# PROBLEM DESCRIPTION:
Scan the entries for the word "sequi" and report how many lines contain it, as a number with no other words.

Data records
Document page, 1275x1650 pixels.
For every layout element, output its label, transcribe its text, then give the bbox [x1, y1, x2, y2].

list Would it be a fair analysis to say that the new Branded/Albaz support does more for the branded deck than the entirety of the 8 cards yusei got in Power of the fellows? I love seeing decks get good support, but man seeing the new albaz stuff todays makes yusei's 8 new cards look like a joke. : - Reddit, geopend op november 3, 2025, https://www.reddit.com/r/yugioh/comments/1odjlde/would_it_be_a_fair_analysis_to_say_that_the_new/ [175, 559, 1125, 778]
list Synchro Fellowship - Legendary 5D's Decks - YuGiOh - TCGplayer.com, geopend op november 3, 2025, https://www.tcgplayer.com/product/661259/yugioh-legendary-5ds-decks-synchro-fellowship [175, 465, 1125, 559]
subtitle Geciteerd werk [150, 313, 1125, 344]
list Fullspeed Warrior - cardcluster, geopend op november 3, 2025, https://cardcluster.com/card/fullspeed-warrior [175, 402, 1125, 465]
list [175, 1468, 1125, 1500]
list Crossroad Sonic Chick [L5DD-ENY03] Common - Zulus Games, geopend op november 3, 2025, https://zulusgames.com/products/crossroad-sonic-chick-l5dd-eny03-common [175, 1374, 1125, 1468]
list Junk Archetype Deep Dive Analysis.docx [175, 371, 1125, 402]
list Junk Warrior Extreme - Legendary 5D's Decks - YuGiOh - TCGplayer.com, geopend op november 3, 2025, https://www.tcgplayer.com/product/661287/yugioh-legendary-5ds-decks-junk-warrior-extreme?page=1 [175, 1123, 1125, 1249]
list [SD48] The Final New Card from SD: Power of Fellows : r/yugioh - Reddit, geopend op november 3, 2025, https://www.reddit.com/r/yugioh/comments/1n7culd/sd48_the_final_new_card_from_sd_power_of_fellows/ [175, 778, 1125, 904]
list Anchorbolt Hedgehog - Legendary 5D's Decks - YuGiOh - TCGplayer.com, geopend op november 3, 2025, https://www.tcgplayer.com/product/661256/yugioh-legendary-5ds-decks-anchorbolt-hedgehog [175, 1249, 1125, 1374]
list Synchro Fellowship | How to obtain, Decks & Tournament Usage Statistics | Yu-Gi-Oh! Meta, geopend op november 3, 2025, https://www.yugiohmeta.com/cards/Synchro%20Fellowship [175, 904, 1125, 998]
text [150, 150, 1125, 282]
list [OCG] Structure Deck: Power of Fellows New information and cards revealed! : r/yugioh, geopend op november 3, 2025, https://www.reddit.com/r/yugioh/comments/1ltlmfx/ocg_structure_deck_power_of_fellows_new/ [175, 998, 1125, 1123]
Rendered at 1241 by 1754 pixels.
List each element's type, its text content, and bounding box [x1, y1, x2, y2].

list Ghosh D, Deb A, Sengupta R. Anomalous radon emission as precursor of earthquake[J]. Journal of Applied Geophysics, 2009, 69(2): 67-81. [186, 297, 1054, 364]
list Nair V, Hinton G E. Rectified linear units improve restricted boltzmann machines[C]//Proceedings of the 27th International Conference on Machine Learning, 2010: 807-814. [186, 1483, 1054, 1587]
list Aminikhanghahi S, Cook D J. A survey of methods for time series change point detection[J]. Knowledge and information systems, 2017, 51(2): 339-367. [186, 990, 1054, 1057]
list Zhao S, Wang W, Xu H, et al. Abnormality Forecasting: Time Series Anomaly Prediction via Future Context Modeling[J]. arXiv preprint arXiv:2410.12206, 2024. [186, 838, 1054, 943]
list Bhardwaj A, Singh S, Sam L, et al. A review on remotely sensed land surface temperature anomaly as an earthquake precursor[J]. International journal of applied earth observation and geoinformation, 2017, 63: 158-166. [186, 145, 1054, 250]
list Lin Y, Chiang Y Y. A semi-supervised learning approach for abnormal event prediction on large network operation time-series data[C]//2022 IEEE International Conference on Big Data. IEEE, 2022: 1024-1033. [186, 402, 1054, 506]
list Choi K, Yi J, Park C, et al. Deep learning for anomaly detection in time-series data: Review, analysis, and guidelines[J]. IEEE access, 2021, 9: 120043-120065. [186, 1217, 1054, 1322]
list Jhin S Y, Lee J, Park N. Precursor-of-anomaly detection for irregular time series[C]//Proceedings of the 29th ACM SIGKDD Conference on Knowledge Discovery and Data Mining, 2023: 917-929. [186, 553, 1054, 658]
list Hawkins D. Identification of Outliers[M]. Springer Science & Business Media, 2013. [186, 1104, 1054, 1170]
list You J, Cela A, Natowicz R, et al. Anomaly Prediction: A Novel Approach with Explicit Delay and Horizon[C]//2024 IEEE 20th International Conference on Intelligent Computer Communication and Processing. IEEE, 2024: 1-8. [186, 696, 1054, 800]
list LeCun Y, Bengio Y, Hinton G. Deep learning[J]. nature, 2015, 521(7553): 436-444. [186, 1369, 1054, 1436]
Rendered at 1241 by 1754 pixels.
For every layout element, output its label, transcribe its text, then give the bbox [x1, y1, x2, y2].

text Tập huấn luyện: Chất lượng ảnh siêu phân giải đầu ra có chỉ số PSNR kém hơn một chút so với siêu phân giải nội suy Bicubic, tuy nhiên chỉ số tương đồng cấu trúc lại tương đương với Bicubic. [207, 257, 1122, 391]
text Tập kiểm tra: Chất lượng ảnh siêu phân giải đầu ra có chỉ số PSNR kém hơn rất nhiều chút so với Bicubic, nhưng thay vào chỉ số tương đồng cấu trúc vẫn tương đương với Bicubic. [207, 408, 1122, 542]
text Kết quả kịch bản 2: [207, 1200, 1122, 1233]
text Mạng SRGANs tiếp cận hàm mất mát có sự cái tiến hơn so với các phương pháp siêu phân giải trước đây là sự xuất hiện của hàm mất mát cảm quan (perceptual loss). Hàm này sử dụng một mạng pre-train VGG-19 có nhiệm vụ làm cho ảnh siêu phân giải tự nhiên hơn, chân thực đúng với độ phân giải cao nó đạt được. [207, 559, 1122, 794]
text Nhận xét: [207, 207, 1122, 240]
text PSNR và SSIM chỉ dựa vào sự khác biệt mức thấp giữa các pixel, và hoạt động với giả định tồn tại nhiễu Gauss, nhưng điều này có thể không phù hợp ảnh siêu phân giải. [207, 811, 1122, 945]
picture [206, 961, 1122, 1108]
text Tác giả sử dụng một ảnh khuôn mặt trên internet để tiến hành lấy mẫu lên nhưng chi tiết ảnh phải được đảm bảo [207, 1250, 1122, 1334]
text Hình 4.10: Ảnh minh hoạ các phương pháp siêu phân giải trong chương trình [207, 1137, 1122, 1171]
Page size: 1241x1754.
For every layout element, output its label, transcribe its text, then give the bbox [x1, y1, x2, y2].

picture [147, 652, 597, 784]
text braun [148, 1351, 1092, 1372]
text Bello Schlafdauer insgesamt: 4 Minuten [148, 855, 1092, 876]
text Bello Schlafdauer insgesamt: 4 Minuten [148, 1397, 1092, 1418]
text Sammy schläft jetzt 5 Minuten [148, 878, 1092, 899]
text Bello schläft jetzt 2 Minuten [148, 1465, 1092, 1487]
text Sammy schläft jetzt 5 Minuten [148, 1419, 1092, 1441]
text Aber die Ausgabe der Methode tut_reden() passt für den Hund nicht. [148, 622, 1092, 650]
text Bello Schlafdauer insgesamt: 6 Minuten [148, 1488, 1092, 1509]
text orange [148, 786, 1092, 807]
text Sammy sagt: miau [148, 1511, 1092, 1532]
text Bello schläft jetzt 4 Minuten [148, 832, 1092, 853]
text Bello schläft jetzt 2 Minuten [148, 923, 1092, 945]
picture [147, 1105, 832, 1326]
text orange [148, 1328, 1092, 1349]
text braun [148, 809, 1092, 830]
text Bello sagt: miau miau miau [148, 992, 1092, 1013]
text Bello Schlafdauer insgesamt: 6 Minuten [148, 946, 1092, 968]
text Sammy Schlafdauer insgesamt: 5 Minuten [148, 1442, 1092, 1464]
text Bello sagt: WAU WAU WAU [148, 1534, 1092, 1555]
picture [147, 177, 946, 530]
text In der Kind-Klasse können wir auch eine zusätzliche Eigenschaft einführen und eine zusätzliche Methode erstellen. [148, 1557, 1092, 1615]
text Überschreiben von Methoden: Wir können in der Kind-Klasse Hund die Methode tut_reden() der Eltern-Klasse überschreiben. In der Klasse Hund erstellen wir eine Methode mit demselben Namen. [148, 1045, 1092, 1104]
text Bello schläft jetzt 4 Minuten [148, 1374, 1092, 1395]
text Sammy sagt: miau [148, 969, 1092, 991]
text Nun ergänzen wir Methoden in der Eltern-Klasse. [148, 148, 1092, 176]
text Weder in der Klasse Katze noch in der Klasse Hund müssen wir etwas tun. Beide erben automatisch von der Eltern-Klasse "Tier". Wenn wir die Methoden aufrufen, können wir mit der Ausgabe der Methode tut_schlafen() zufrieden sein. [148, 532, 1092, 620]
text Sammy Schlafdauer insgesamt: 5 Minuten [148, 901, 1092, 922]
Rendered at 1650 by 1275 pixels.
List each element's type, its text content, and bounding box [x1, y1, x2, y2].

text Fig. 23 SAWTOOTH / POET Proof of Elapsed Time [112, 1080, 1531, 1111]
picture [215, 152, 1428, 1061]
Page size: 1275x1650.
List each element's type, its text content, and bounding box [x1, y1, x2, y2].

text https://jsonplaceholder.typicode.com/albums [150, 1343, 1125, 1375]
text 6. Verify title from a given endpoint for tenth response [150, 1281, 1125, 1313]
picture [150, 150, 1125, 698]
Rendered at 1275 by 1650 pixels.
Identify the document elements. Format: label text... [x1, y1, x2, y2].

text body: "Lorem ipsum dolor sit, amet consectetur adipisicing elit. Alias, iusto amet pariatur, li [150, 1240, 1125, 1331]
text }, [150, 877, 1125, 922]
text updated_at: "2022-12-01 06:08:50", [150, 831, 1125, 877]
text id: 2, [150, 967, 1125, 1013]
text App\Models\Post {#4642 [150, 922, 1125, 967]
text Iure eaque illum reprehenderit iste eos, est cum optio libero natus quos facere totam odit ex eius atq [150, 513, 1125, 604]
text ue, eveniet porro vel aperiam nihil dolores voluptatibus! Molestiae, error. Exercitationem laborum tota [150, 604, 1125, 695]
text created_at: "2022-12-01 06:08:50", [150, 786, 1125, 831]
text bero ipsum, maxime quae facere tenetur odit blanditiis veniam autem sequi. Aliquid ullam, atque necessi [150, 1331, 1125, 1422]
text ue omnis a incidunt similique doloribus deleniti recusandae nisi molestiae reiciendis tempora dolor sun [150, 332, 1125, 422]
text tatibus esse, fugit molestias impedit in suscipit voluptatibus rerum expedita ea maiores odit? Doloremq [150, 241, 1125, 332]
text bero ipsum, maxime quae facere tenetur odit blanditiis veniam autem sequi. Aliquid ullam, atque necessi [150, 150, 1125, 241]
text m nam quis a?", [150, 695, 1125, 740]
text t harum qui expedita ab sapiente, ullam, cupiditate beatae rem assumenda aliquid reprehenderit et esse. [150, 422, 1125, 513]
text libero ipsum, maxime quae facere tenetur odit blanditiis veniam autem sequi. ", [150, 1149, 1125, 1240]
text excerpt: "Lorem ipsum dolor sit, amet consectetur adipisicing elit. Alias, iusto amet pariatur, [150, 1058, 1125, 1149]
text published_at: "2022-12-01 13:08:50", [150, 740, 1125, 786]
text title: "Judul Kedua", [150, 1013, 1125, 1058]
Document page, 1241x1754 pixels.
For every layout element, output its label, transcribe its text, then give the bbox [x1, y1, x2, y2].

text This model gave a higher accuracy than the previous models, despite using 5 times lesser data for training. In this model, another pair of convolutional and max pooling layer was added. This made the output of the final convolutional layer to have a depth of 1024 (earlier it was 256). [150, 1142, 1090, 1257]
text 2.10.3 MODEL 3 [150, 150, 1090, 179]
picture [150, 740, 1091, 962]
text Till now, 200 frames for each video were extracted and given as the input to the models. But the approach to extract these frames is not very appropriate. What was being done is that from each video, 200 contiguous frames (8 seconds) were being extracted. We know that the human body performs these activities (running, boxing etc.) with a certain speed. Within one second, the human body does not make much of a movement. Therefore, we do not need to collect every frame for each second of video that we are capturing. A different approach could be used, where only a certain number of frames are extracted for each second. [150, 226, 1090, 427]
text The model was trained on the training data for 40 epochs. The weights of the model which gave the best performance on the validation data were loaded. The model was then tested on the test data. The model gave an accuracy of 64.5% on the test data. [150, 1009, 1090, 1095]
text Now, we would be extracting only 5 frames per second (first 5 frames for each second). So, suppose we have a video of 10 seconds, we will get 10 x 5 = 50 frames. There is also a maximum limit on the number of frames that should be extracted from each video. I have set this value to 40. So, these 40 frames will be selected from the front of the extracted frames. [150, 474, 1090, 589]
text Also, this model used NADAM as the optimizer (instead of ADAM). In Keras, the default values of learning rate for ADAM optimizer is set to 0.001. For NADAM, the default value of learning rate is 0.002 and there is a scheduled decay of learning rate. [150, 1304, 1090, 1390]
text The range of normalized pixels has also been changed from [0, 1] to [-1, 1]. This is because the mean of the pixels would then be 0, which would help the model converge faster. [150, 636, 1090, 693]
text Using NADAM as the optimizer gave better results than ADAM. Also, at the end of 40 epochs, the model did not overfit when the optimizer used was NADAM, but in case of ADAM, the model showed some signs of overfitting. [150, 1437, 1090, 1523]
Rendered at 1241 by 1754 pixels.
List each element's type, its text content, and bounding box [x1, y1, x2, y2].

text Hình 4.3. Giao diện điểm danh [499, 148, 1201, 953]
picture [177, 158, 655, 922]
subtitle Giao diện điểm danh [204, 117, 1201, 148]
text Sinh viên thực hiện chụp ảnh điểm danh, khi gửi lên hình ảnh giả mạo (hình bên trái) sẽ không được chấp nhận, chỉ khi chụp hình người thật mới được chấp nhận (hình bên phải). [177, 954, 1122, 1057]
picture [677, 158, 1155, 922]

# TASK RESULT:
3